BiNoM module manager
To facilitate the visualization of large molecular networks, we propose a set of functions that simplify them by creating modules from selected parts of the large network. This task, that we call modularization, is a semi-automatic procedure, where biological expert knowledge is used to insure the coherence of the newly created modules.
Most of the modules represent a detailed sequence of events that occur with a particular protein or protein complex, whose name can then be used to represent the whole module (although any name can be used). This way, a simplified representation of a complex map can be produced, using the modules and their relationships as an abstracted version of the comprehensive network [18].

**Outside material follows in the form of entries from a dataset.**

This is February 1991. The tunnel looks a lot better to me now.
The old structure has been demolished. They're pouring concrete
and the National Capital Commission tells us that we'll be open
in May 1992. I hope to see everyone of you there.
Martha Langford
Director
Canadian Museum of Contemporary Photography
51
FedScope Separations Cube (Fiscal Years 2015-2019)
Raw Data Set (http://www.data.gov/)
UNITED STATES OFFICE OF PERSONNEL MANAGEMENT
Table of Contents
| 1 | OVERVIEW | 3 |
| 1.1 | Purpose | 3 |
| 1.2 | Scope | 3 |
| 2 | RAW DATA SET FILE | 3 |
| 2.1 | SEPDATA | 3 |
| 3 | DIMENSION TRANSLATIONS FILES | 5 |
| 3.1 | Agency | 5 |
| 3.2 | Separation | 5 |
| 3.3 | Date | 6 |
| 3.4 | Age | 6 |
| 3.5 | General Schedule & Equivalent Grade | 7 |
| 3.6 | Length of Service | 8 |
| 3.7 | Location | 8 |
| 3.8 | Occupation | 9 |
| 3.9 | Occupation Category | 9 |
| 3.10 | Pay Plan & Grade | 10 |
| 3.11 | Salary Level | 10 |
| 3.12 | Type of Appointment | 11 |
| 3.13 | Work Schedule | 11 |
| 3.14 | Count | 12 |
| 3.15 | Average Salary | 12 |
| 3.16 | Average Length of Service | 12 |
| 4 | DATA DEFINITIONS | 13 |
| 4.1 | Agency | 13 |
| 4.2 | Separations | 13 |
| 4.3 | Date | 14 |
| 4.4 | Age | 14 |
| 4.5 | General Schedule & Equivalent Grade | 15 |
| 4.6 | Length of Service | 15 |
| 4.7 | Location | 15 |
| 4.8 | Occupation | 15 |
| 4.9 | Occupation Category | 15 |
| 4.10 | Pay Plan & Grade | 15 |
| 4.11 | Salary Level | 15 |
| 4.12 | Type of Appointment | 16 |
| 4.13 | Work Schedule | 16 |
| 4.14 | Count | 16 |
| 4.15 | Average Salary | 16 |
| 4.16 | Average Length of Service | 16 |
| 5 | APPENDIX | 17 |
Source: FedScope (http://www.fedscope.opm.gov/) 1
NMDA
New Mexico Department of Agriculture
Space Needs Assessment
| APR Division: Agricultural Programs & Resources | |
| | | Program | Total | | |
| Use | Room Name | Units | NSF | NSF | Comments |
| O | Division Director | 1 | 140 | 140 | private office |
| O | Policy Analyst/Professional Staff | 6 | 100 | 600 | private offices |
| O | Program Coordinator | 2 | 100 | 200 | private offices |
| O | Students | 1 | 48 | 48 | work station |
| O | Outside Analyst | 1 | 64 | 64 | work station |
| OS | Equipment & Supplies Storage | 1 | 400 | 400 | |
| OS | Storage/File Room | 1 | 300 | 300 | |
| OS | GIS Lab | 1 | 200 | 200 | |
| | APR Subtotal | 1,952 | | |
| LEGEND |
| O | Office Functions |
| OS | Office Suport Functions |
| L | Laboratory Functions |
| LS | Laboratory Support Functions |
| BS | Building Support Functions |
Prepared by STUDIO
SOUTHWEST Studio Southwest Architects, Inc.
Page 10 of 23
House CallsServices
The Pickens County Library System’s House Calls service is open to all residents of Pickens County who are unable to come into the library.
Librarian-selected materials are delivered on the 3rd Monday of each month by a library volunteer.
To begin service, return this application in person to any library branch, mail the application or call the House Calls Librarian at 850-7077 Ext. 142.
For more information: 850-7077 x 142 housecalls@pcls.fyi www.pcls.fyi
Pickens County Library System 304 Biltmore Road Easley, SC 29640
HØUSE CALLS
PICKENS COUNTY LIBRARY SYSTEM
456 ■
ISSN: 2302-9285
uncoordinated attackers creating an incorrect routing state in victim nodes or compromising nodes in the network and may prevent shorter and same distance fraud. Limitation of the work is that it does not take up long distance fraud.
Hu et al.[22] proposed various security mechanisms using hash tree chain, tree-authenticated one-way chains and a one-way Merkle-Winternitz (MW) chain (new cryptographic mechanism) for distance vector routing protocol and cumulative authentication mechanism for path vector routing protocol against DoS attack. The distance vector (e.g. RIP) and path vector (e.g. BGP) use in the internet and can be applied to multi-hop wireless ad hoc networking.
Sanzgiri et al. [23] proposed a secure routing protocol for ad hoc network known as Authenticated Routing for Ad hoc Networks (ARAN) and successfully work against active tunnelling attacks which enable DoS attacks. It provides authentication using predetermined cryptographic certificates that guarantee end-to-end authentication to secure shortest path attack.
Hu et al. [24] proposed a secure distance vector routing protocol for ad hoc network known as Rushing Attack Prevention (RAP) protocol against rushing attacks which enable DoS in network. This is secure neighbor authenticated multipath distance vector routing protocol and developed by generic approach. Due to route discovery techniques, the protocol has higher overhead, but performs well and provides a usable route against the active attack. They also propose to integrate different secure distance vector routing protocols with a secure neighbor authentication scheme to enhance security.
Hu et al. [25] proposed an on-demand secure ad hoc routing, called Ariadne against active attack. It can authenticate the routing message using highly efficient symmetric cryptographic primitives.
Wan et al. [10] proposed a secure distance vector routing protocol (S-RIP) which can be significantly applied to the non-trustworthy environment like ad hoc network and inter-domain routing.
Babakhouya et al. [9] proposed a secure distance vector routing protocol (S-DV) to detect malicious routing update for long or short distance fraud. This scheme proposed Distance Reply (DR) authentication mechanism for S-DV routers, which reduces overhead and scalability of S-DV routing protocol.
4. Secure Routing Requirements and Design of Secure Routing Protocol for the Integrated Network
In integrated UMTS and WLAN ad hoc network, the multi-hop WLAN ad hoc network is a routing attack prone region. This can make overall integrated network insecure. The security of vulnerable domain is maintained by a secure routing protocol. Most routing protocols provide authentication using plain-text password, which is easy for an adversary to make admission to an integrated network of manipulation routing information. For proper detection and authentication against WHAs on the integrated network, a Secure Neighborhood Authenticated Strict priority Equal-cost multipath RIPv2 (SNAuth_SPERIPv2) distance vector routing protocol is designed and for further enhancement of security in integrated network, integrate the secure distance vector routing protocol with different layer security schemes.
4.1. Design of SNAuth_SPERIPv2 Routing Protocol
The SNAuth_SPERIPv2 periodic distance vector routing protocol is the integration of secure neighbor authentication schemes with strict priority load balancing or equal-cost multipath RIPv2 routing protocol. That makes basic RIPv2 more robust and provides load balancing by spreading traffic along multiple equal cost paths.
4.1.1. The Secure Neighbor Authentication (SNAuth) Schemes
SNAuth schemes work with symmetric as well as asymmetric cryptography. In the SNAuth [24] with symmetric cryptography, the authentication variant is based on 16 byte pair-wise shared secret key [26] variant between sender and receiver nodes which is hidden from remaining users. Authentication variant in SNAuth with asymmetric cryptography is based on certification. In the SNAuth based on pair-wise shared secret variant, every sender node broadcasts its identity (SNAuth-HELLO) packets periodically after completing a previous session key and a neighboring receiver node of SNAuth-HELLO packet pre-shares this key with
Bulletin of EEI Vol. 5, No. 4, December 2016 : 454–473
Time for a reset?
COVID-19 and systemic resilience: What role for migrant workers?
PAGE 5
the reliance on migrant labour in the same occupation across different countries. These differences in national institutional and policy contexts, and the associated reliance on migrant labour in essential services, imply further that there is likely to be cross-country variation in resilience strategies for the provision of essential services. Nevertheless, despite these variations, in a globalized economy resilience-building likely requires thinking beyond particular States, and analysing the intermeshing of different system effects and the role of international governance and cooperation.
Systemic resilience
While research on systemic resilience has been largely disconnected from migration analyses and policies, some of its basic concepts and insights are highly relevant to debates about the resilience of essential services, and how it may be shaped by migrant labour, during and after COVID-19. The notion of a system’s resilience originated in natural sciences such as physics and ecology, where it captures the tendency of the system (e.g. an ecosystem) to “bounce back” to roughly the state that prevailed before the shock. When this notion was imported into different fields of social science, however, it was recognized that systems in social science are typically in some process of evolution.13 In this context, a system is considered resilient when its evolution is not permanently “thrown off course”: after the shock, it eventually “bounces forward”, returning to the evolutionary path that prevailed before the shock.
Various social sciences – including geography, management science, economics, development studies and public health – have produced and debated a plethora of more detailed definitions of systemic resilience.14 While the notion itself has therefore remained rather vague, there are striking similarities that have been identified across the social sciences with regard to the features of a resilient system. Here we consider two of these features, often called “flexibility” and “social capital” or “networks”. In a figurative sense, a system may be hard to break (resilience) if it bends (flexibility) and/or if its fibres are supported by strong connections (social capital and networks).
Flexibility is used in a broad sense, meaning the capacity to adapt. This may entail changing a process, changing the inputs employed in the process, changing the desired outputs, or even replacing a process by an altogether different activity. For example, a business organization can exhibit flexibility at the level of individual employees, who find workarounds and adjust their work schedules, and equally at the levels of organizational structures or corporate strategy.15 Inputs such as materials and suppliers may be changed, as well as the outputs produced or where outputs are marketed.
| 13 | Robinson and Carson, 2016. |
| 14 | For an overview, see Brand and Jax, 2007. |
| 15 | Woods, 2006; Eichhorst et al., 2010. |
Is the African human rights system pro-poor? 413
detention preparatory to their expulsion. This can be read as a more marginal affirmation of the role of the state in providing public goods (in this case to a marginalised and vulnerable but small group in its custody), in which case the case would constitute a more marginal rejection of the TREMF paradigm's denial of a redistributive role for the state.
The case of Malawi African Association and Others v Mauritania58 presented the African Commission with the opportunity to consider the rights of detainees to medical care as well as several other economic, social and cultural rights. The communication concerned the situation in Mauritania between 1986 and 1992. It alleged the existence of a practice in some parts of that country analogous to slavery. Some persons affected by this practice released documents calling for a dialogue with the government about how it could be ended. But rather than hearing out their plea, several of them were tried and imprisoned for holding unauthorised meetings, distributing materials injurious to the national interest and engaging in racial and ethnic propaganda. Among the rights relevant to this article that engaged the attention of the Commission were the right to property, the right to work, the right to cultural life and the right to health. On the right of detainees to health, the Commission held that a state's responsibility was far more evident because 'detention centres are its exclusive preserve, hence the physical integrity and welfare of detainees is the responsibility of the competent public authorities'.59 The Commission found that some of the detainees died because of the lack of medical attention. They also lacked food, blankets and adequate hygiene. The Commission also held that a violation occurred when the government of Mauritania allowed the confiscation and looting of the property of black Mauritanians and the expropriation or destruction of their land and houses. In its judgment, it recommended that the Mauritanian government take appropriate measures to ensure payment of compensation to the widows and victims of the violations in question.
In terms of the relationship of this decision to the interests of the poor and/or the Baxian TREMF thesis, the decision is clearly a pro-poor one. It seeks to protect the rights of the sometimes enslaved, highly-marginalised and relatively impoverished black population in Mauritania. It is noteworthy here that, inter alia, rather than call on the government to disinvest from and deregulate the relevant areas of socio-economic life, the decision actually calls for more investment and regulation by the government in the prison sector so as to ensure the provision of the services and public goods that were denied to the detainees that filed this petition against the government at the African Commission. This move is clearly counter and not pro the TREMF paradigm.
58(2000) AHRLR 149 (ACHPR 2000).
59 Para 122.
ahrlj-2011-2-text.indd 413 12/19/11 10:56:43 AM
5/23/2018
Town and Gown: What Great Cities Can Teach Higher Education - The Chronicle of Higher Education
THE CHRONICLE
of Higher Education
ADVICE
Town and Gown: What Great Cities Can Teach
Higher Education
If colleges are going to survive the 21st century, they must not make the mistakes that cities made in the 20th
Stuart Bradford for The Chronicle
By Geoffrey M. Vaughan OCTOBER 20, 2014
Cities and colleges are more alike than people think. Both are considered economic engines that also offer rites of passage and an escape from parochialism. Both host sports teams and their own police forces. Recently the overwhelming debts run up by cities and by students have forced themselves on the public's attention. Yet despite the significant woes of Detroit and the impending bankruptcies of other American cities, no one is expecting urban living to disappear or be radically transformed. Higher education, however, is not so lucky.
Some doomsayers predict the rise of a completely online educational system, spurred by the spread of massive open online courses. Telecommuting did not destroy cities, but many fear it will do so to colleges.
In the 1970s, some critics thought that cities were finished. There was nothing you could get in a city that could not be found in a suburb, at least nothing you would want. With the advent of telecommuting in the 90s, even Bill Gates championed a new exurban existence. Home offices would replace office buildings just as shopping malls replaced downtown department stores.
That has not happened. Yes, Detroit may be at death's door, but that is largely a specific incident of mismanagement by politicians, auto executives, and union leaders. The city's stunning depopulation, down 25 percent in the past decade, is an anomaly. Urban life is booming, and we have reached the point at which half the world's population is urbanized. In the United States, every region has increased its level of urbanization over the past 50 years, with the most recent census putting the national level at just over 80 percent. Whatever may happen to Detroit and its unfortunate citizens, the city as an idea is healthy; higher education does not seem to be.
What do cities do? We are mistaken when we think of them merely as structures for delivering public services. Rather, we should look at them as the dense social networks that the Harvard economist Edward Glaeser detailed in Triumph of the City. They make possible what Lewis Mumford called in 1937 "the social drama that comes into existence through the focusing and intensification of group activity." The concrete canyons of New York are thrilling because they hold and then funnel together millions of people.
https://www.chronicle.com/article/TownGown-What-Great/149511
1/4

To facilitate the creation and management of modules, we have used in this version of BiNoM a new feature introduced in recent versions of Cytoscape (as of version 2.7) [22], known as nested networks. This feature allows the user to embed any cytoscape network in a (meta)node. It was introduced for the creation of network hierarchies and circular relationships. In BiNoM, we use this feature to facilitate the process of modularization of a large network. The BiNoM module manager integrates functions that allow users to easily create a network from a list of subnetworks, packing individual nodes, merging different subnetworks, displaying information about metanodes and calculating the intersection between subnetworks.
BiNoM utilities
This set of functions corresponds to various small utilities that are not implemented in Cytoscape yet, but might be very useful for the analysis and manipulation of networks. For example, it is possible to automatically select all the edges between two nodes in the network in one operation, to generate the network corresponding to the double network differences between two networks A and B (creation of the two networks corresponding to A−A∩B and B−A∩B), or update all the subnetworks of a session after some changes have been made to the initial one. The BiNoM Utilities also implement clipboard functions, giving the possibility to copy, add and paste selected nodes and edges and also to show the clipboard content.
Results and discussion
As an example of the use of BiNoM functions, we propose to study a reaction network focusing on the transition from G1 phase (growth phase) to S phase (DNA replication phase) of the cell cycle [18].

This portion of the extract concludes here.